Hotaru Tachibana is a high school student with a strong sense of justice, and often attacks first and asks questions later. This is the case when Tachibana storms into a host club with the intent of avenging her wronged friend, and is challenged to an airsoft gun duel by the club’s most popular host, Masamune Matsuoka. After Tachibana causes significant damage to the club in her quest for vengeance, Matsuoka makes her join his airsoft team Toy Gun Gun in order to pay off the debt. A few airsoft games are a small price to pay for erasing what she owes, but things get more complicated when Matsuoko reveals that Toy Gun Gun has a no-girl policy, and has completely failed to realise that short-haired, fist-throwing Tachibana is a girl. Now Tachibana has to hide this fact from Matsuoka and his teammate, the erotic manga artist Toru Yukimura, or she won’t be able to pay off her debt. To make matters worse, Tachibana actually starts to like playing airsoft, and is caught in the tricky situation of telling her new friends the truth, or losing her place in the team.
Aoharu X Machinegun has a strong Ouran High School Host Club vibe from the first episode, but this disappears quickly and the debt and host-club aspect of the show are dropped almost immediately. All that’s left after that is the fact that Matsuoka and Yukimura are unaware that Tachibana is a girl. From there, Aoharu X Machinegun creates its own identity by focusing on the Tachibana’s introduction to playing airsoft and her relationships with the people that play it. There’s not much content outside of the airsoft matches, so don’t expect any beach episodes that are often staples of anime. It’s basically all airsoft all the time, with the members of Toy Gun Gun mostly meeting with each other to train, buy airsoft equipment, or take part in matches.

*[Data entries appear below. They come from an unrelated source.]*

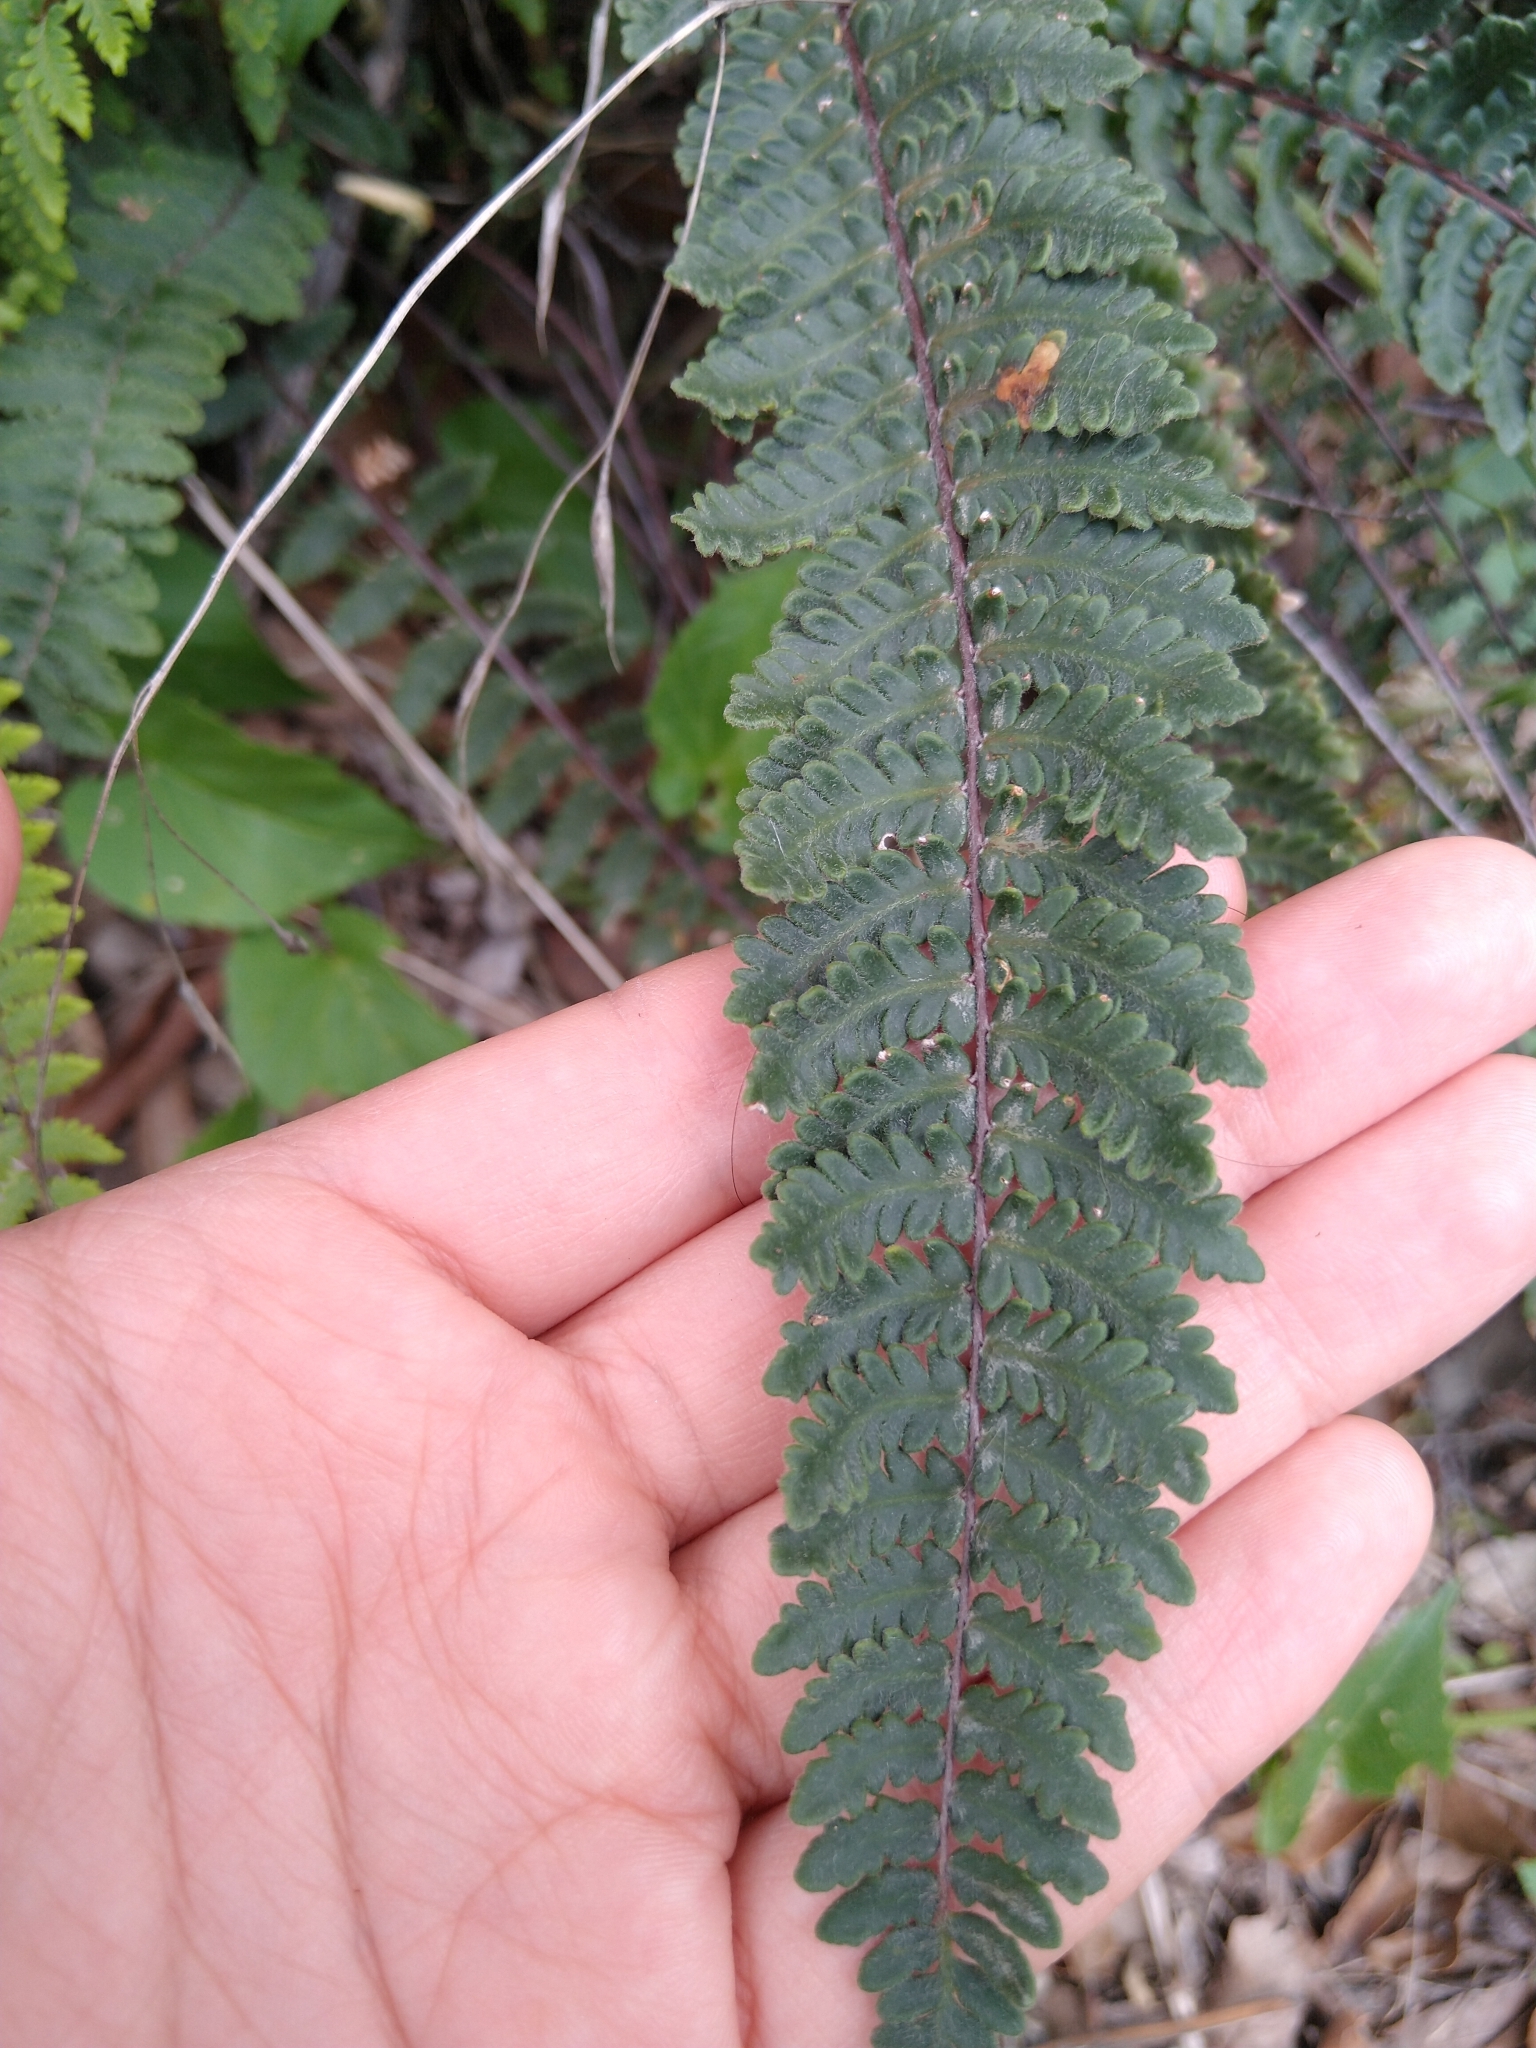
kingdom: Plantae
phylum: Tracheophyta
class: Polypodiopsida
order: Polypodiales
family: Pteridaceae
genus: Myriopteris
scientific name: Myriopteris aurea
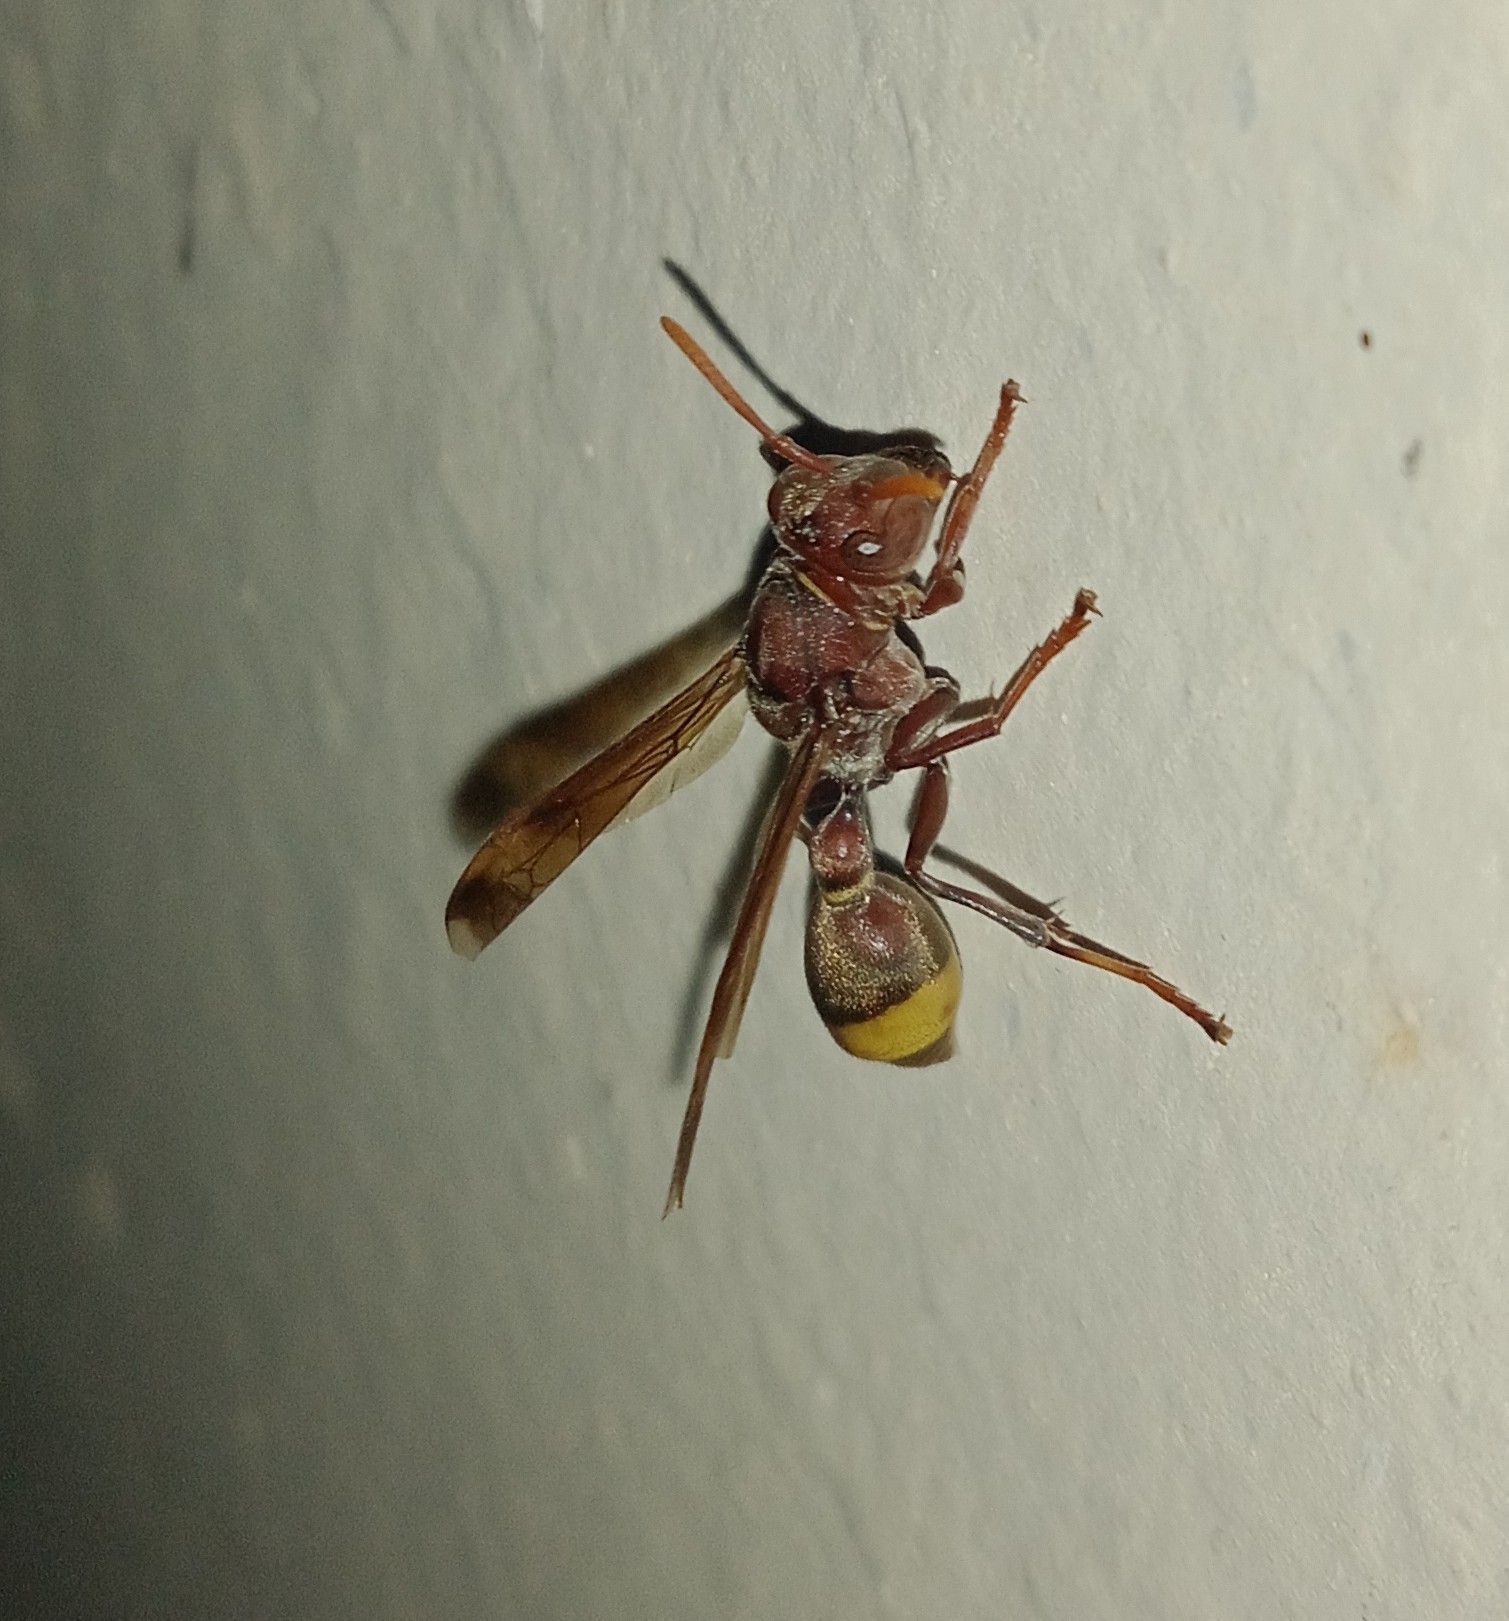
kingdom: Animalia
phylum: Arthropoda
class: Insecta
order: Hymenoptera
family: Vespidae
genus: Ropalidia
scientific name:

Tonally, Aoharu X Machinegun is kind of all over the place. At first it’s extremely silly and the show is full of heightened levels of violence, such as when Tachibana launches herself off the ground and creates a small crater or when she punches a wall so hard she leaves a massive dent. Yukimura’s love for erotic manga and video games also makes him and his actions the butt of a few jokes due to his fanaticism. Despite some of the more sexual jokes getting old fast and bordering on frustrating, Aoharu X Machinegun still manages to have a fun atmosphere, with some fast-paced and interesting action sequences, peppered with the usual friendship and inspirational speeches before, during, and after matches. That being said, the show often has a serious case of mood whiplash and these silly moments are punctuated with scenes of emotional intensity, and there’s several mentions of sadism and masochism thanks to Yukimura’s hobbies and because of the character Nagamasa Midori, a member of the airsoft team Hoshishiro. Midori is a fun character, but on the airsoft field he is brutal, and this is pretty obvious by his actions towards other characters and how he dominates them on and off the field. All these elements jumbled together in one anime makes for a sometimes confusing, but nonetheless fun time if you’re not too concerned with fluctuating tones.
The thirteenth and final episode of Aoharu X Machinegun is a special that involves the characters going to an airsoft match where their opponents are cosplayers (with some really creative cosplays, including the Statue of Liberty and a Christmas tree). It’s ridiculously hilarious, and after watching it a part of me wishes that the whole show matched the tone of that episode just because of how fun it was. Then again, the fluctuating intensity of the tones in Aoharu X Machinegun are what makes it memorable, but at least the last episode was bursting with humour and went out with a bang.
I have personally described Aoharu X Machinegun as Ouran High School Host Club with airsoft guns to friends, but truthfully the show is a lot more than that. It’s complicated tonally, and there are some intense moments where some characters intimidate and hurt each other. Because of this, the show has a strong identity (even if it’s sometimes confusing) and overall, it makes for a fun ride. Fair warning that episode 12, the end of the main story and character arc, seems to come out of nowhere and cuts off awkwardly. From some research I know that this is because it is the only place in the manga the show is based on could end without moving onto the next arc, but it’s still a little underwhelming after the events of the last airsoft match of the show. Still, Aoharu X Machinegun is a lot of fun, and if you even have the slightest interest in it from this review, I urge you to check it out.
A review copy was provided by Madman Entertainment to the author for the purpose of this review.